● PROBLEM REQUIREMENTS:
Could you return all of the data exactly as given?

● DATA FOR REVIEW:
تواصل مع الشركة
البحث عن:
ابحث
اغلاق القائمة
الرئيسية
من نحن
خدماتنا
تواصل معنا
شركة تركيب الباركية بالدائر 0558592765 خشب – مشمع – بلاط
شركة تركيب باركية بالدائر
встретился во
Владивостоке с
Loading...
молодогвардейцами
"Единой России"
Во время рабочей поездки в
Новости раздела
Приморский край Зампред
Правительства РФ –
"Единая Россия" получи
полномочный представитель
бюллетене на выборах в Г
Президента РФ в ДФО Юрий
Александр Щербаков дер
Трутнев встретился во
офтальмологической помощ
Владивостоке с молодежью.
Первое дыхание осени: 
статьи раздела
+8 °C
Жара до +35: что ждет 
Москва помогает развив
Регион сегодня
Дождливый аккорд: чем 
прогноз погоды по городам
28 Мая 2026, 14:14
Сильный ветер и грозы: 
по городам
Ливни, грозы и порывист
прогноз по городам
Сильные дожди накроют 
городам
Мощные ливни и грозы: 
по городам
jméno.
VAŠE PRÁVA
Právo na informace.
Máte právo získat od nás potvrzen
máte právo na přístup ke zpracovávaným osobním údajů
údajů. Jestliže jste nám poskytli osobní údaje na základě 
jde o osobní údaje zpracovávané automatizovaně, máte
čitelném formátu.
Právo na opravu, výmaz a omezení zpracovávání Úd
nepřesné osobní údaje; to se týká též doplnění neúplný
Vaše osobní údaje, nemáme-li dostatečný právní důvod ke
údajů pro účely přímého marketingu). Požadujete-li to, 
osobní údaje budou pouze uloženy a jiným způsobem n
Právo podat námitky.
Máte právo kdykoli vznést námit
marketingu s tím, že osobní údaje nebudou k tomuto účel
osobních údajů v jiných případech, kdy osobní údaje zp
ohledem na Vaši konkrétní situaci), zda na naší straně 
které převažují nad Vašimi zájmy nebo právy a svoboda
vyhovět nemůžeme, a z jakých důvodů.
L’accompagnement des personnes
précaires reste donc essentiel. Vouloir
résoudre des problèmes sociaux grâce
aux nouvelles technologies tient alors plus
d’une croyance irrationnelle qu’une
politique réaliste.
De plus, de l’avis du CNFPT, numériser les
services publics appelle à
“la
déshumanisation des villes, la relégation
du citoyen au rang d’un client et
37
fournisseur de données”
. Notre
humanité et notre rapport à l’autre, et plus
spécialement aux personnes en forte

● EXPECTED OUTPUT:
تواصل مع الشركة
البحث عن:
ابحث
اغلاق القائمة
الرئيسية
من نحن
خدماتنا
تواصل معنا
شركة تركيب الباركية بالدائر 0558592765 خشب – مشمع – بلاط
شركة تركيب باركية بالدائر
встретился во
Владивостоке с
Loading...
молодогвардейцами
"Единой России"
Во время рабочей поездки в
Новости раздела
Приморский край Зампред
Правительства РФ –
"Единая Россия" получи
полномочный представитель
бюллетене на выборах в Г
Президента РФ в ДФО Юрий
Александр Щербаков дер
Трутнев встретился во
офтальмологической помощ
Владивостоке с молодежью.
Первое дыхание осени: 
статьи раздела
+8 °C
Жара до +35: что ждет 
Москва помогает развив
Регион сегодня
Дождливый аккорд: чем 
прогноз погоды по городам
28 Мая 2026, 14:14
Сильный ветер и грозы: 
по городам
Ливни, грозы и порывист
прогноз по городам
Сильные дожди накроют 
городам
Мощные ливни и грозы: 
по городам
jméno.
VAŠE PRÁVA
Právo na informace.
Máte právo získat od nás potvrzen
máte právo na přístup ke zpracovávaným osobním údajů
údajů. Jestliže jste nám poskytli osobní údaje na základě 
jde o osobní údaje zpracovávané automatizovaně, máte
čitelném formátu.
Právo na opravu, výmaz a omezení zpracovávání Úd
nepřesné osobní údaje; to se týká též doplnění neúplný
Vaše osobní údaje, nemáme-li dostatečný právní důvod ke
údajů pro účely přímého marketingu). Požadujete-li to, 
osobní údaje budou pouze uloženy a jiným způsobem n
Právo podat námitky.
Máte právo kdykoli vznést námit
marketingu s tím, že osobní údaje nebudou k tomuto účel
osobních údajů v jiných případech, kdy osobní údaje zp
ohledem na Vaši konkrétní situaci), zda na naší straně 
které převažují nad Vašimi zájmy nebo právy a svoboda
vyhovět nemůžeme, a z jakých důvodů.
L’accompagnement des personnes
précaires reste donc essentiel. Vouloir
résoudre des problèmes sociaux grâce
aux nouvelles technologies tient alors plus
d’une croyance irrationnelle qu’une
politique réaliste.
De plus, de l’avis du CNFPT, numériser les
services publics appelle à
“la
déshumanisation des villes, la relégation
du citoyen au rang d’un client et
37
fournisseur de données”
. Notre
humanité et notre rapport à l’autre, et plus
spécialement aux personnes en forte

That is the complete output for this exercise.